Transcribe the records verbatim, images excluded.

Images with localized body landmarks
============================================================

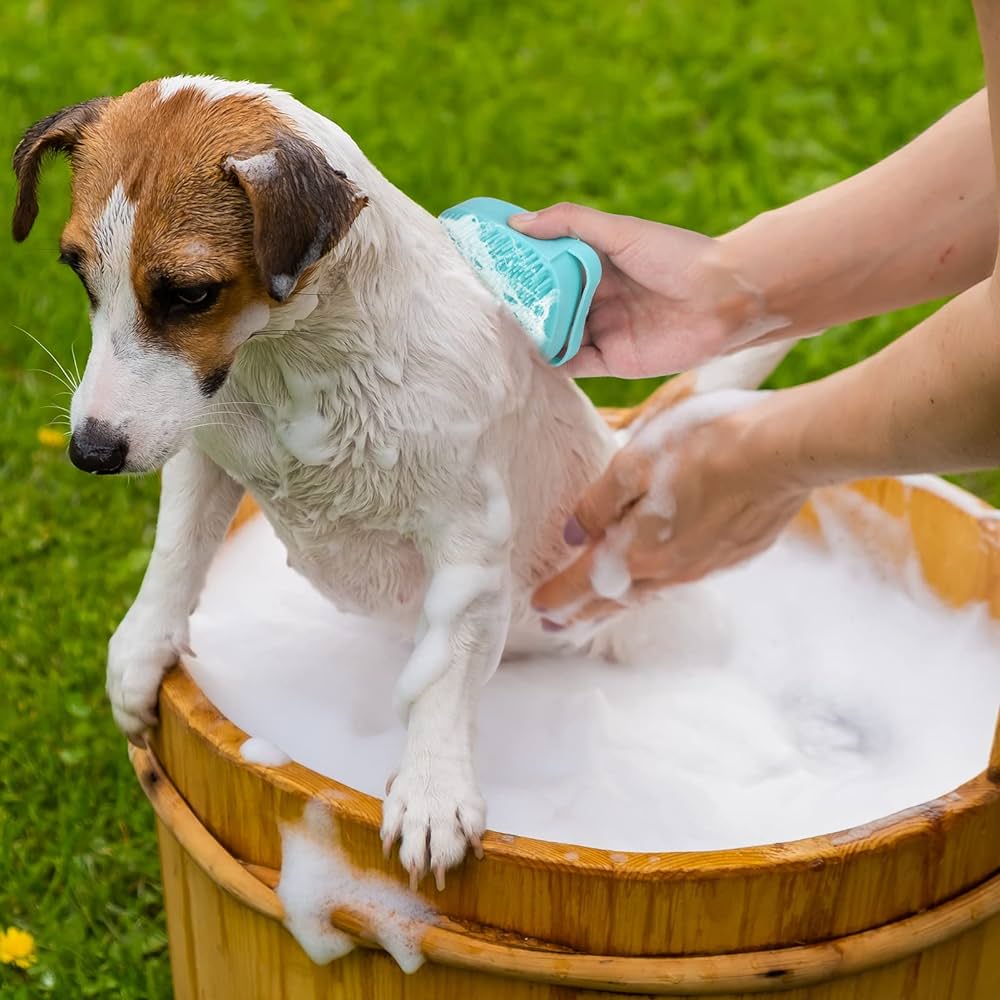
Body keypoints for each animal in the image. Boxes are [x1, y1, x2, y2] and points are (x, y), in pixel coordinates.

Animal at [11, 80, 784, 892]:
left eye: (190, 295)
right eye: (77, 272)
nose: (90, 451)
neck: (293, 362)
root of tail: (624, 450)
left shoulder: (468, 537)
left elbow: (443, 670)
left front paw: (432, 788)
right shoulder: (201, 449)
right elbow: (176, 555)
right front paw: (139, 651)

============================================================

### [WRITTEN RESPONSE]
Body keypoints for each animal in the image. Boxes are [x1, y1, x2, y2] and points are (x, y), in pixel coordinates.

Animal at [11, 80, 784, 892]:
left eye: (190, 295)
right eye: (77, 272)
nose: (90, 451)
neck: (293, 362)
root of tail: (624, 450)
left shoulder: (468, 537)
left elbow: (443, 670)
left front paw: (432, 788)
right shoulder: (201, 449)
right elbow: (176, 555)
right front paw: (139, 651)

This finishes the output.